[Data entries]
----------

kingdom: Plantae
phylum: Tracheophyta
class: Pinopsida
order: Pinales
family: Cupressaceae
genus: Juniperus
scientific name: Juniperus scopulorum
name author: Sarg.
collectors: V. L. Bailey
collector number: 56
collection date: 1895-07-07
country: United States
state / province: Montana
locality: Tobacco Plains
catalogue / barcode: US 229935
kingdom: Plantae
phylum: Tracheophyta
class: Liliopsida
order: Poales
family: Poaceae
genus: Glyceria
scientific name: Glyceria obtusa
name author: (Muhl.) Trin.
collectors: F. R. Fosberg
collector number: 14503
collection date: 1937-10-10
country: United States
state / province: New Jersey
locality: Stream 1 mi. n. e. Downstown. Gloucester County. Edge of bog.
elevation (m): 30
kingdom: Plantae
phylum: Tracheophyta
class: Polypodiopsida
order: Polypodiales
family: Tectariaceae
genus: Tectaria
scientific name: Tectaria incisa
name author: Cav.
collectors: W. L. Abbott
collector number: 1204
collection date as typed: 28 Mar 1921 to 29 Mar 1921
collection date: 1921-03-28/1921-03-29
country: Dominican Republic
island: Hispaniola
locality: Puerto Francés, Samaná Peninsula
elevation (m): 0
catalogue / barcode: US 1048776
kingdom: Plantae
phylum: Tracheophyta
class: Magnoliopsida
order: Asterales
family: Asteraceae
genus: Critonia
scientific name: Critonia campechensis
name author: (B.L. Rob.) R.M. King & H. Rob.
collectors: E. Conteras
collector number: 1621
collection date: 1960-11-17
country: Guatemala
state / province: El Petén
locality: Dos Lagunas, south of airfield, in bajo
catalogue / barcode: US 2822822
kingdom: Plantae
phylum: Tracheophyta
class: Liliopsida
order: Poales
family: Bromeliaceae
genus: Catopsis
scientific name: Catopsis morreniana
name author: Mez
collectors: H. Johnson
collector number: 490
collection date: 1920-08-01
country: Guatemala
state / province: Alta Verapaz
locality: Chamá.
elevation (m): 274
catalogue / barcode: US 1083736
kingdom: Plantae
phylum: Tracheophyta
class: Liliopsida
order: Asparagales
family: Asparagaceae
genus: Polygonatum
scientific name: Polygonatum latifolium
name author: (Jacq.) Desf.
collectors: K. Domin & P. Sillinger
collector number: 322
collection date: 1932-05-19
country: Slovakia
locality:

----------

Written problem
Rewrite the lines of the items from the one holding "genus: Tectaria" through the one holding "collector number: 1621", inclusive, switching "collectors" to "collected by" and leaving everything else unchanged. Give only those lines.

Solution for this exercise
genus: Tectaria
scientific name: Tectaria incisa
name author: Cav.
collected by: W. L. Abbott
collector number: 1204
collection date as typed: 28 Mar 1921 to 29 Mar 1921
collection date: 1921-03-28/1921-03-29
country: Dominican Republic
island: Hispaniola
locality: Puerto Francés, Samaná Peninsula
elevation (m): 0
catalogue / barcode: US 1048776
kingdom: Plantae
phylum: Tracheophyta
class: Magnoliopsida
order: Asterales
family: Asteraceae
genus: Critonia
scientific name: Critonia campechensis
name author: (B.L. Rob.) R.M. King & H. Rob.
collected by: E. Conteras
collector number: 1621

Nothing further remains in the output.